Yes, Canandaigua and some other Finger Lakes have been experiencing some severe issues with a type of naturally occurring algae called "blue green algae" (technically, this is called "cyanobacteria").  Does Keuka Lake have cyanobacteria?  Yes, we do.  However, our levels are still very low so they are not causing any problems or concerns.  The KLA tests for the presence and concentration of cyanobacteria throughout the year (April - November). 

I've written a few different article about this.  For example, see this link below.  My short article appears on page 6. 

We continue to watch for the particularly nasty varieties of blue green algae, and -- so far -- we continue to have very low levels.  This is directly related to our water quality, specifically to the low amounts of phosphorus that comes into the lake.  This is a very good thing, and a result of good watershed practices.

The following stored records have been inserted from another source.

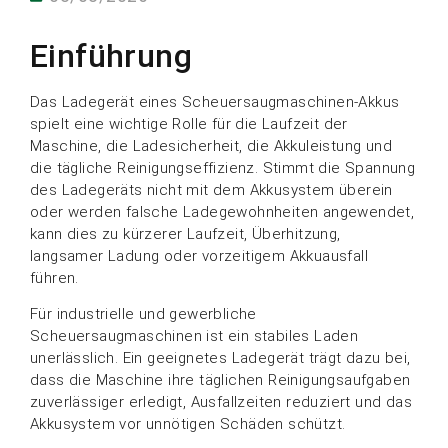
Einführung
Das Ladegerät eines Scheuersaugmaschinen-Akkus
spielt eine wichtige Rolle für die Laufzeit der
Maschine, die Ladesicherheit, die Akkuleistung und
die tägliche Reinigungseffizienz. Stimmt die Spannung
des Ladegeräts nicht mit dem Akkusystem überein
oder werden falsche Ladegewohnheiten angewendet,
kann dies zu kürzerer Laufzeit, Überhitzung,
langsamer Ladung oder vorzeitigem Akkuausfall
führen.
Für industrielle und gewerbliche
Scheuersaugmaschinen ist ein stabiles Laden
unerlässlich. Ein geeignetes Ladegerät trägt dazu bei,
dass die Maschine ihre täglichen Reinigungsaufgaben
zuverlässiger erledigt, Ausfallzeiten reduziert und das
Akkusystem vor unnötigen Schäden schützt.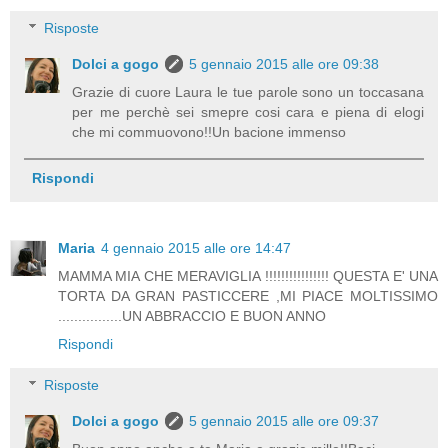
Risposte
Dolci a gogo
5 gennaio 2015 alle ore 09:38
Grazie di cuore Laura le tue parole sono un toccasana
per me perchè sei smepre cosi cara e piena di elogi
che mi commuovono!!Un bacione immenso
Rispondi
Maria
4 gennaio 2015 alle ore 14:47
MAMMA MIA CHE MERAVIGLIA !!!!!!!!!!!!!!!! QUESTA E' UNA
TORTA DA GRAN PASTICCERE ,MI PIACE MOLTISSIMO
................UN ABBRACCIO E BUON ANNO
Rispondi
Risposte
Dolci a gogo
5 gennaio 2015 alle ore 09:37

Do we have quagga mussels? Yep!  The zebra mussel and its cousin the quagga mussel are both present in Keuka Lake.  At this point, there are more quagga mussels than zebra mussels (approximately 70% Q - 30% Z).  Most people would be hard pressed to tell the difference between the two just by picking them up; they look almost identical, and they do the same "job."  I often refer to the quagga mussel as a "zebra mussel PLUS."  The quaggas are a little bigger and do their jobs a little better.  There are a few KLA articles that talks about these guys in Keuka Lake (page 5):    -- Page 5   -- Page 9

There is actually a very interesting, although somewhat complicated, interaction between certain types of cyanobacteria and quagga mussels that does not have a happy ending, and we are watching to see if this story line unfolds in Keuka Lake.  Thankfully, this book has been opened -- yet.

So, yes, Keuka Lake has cyanobacteria and we have quagga mussels.  But, the cyanobacteria in Keuka Lake, unlike Canandaigua and other FL lakes, remains at a very low level and means Keuka Lake is still in great shape. But we are keeping our eyes open!

Please let me know if you have any other questions. I hope this helped a bit!